§ **DATA**
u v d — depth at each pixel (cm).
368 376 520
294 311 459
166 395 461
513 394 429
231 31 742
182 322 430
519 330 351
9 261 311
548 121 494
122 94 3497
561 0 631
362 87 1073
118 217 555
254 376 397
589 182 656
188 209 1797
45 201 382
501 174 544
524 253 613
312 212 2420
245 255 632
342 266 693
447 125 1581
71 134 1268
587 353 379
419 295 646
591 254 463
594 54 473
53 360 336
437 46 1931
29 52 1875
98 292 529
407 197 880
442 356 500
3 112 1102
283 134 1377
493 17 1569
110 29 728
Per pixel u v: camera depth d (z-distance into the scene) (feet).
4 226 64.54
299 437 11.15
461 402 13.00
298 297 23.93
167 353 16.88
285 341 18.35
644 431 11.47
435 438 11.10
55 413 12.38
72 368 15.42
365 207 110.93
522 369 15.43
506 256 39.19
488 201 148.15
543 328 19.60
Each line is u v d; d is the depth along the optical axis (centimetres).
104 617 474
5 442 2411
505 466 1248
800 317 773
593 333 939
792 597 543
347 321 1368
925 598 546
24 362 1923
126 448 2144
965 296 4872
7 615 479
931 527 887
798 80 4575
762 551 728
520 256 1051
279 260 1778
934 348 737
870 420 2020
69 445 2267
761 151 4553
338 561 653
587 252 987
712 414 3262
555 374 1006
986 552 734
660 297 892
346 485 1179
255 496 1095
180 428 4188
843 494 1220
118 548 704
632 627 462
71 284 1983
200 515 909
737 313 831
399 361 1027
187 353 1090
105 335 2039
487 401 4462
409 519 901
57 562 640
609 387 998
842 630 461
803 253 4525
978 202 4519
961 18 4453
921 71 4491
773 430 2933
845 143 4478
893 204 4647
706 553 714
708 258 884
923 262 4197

§ **PROBLEM DETAILS**
An exact, line-for-line copy is required: from the line containing "399 361 1027" through the final line of the listing above, both included, with nothing else.

§ **FINISHED EXERCISE**
399 361 1027
187 353 1090
105 335 2039
487 401 4462
409 519 901
57 562 640
609 387 998
842 630 461
803 253 4525
978 202 4519
961 18 4453
921 71 4491
773 430 2933
845 143 4478
893 204 4647
706 553 714
708 258 884
923 262 4197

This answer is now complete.